Author + information
- Mohammed Saeed, MD
Our eyes rolled as we read the recent report by DeRose et al. (1)concerning robotically assisted left ventricular epicardial lead implantation for biventricular pacing. This report joins a long progression of reports of operations, cardiac and otherwise, using the daVinci robotic surgical system. The procedure was done using double-lumen left endobroncheal intubation, single-lung ventilation, 8–10-mm Hg positive-pressure left chest insufflation, four small incisions (each likely 1 to 2 cm), and took between 30 and 180 min of robotic operating time alone (not counting double-lumen tube placement with bronchoscopic position confirmation, and robot setup time).
Our hospital also has a daVinci robot system, but we have chosen not to use it for epicardial lead placement. Rather, when difficulty has arisen with coronary sinus lead placement in the electrophysiology suite (four patients in the last few months), the generator and right-sided leads are left in place, the wound is closed, and the patient is taken to the operating room at the next convenient opening. We use a simple single-lumen endotracheal tube, a rolled towel under the left chest, and make a 6-cm or less left anterior-lateral incision with minimal spreading of the ribs using two hand-held Army-Navy retractors for left ventricular epicardial lead placement. The procedure takes about 8 to 10 min, including skin closure (even in the face of previous coronary bypass grafting). The lung is not in the way; the enlarged left ventricle rests right under the pleura in the anterior-to-mid-axillary line. No paracostal sutures are needed for closure as the ribs are essentially not spread. The patients have reported no more pain from this incision than from their pacemaker site. The skin incision is small, cosmetic, follows the natural skin lines, and rides in the subpectoral or breast-fold crease.

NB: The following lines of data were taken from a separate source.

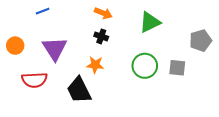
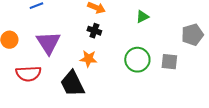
green triangle: (150, 22) -> (142, 17), size x0.6

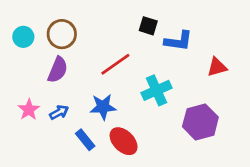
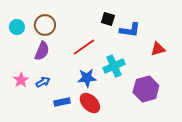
blue star: (103, 107) -> (87, 78), moved
blue rectangle: (85, 140) -> (62, 102), turned -63

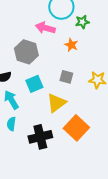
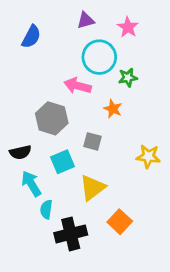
gray square: (66, 77) -> (92, 141), moved
cyan semicircle: (11, 124) -> (46, 209), moved
orange square: (76, 128) -> (120, 222), size x0.7

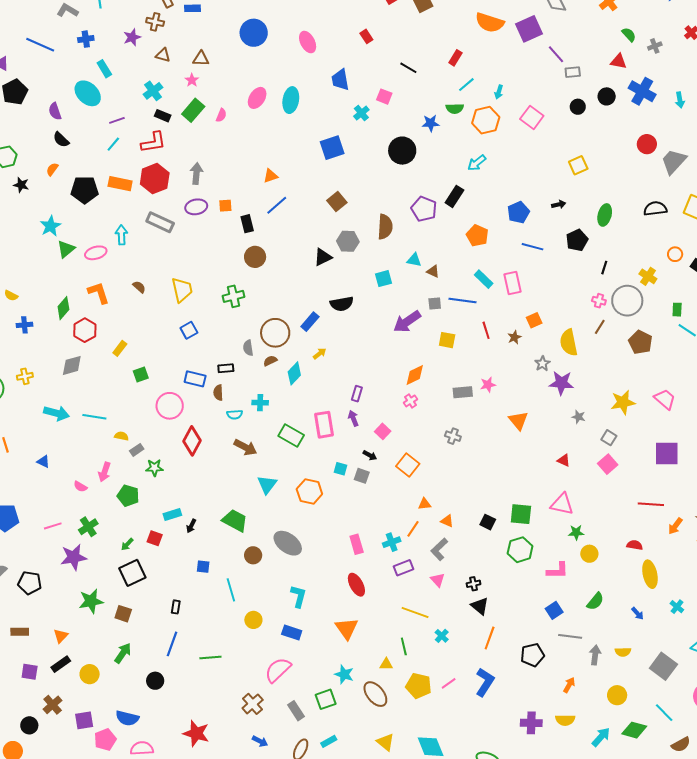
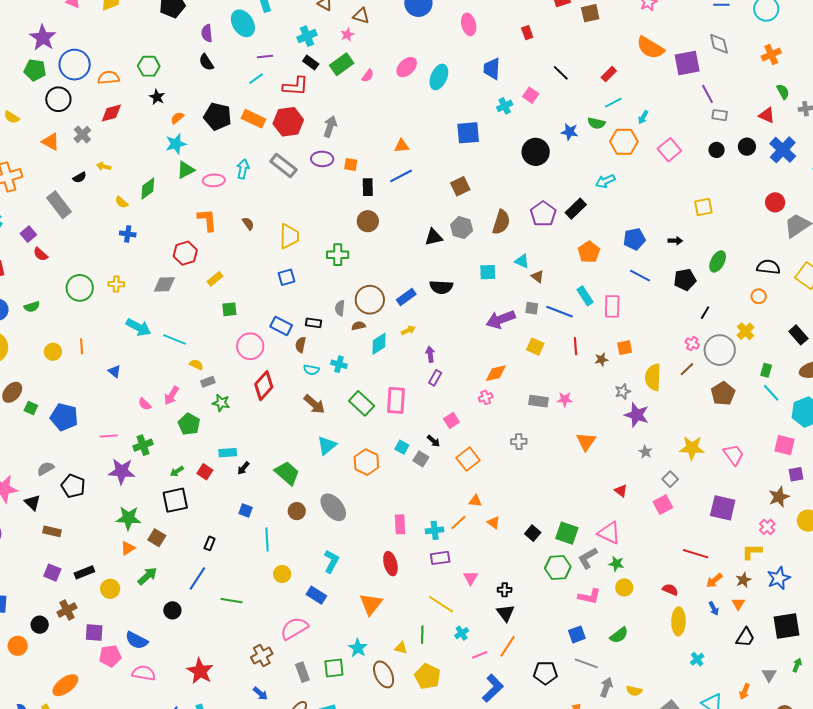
orange semicircle: (52, 169) -> (177, 118), moved
orange circle: (675, 254) -> (759, 296), moved
green diamond: (63, 308) -> (148, 189), moved
purple arrow: (353, 418) -> (430, 354), moved
gray cross: (453, 436) -> (519, 442), turned -35
gray L-shape: (439, 549) -> (588, 558), moved
blue arrow: (638, 613) -> (714, 609), moved
orange triangle: (61, 636) -> (128, 548), moved
pink line: (449, 683) -> (480, 655), moved

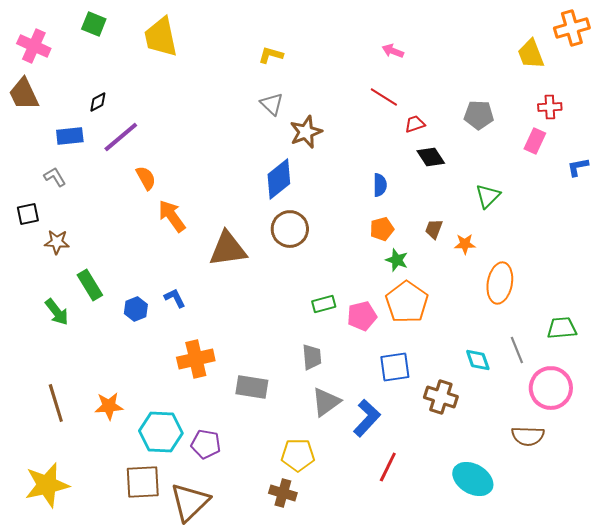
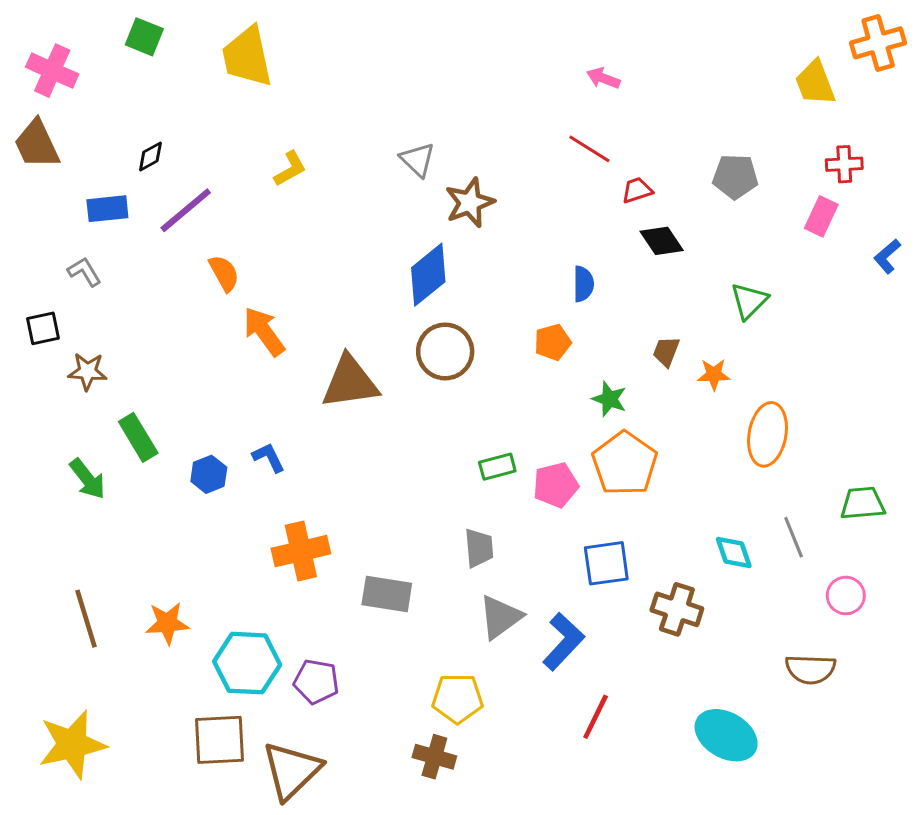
yellow L-shape: (271, 55) -> (290, 169), moved, turned 135
blue L-shape: (578, 167) -> (887, 256), turned -30
orange pentagon: (382, 229) -> (553, 342), moved
pink circle: (551, 388) -> (846, 596), size x0.6

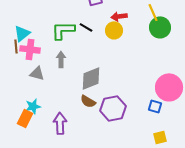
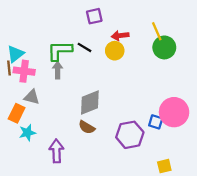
gray arrow: (61, 59) -> (58, 70), moved
blue square: (155, 106) -> (156, 122), moved
purple hexagon: (113, 108) -> (130, 135), moved
orange rectangle: (25, 118) -> (17, 113), moved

The available data suggest that pacing either the mid-lateral free wall (easily accessed through anterior-lateral thoracotomy) or the posterobasal left ventricle gives comparable hemodynamic results (2). We agree with the authors' assertion that these patients are fragile. Does the theoretical benefit of being able to reach the posterobasal left ventricle using the robot justify the extra cost (robot, set-up time, and disposables), extra operating time, extra manipulation (double-lumen tube with position confirmation, pulmonary artery catheter, transesophageal echocardiography, 4 incisions instead of 1, and a small drain site), and extra physiologic load (right lung ventilation, collapsed left lung with positive intrathoracic pressure)? The alternative operation is simple, inexpensive, quick, cosmetic, and truly minimally painful.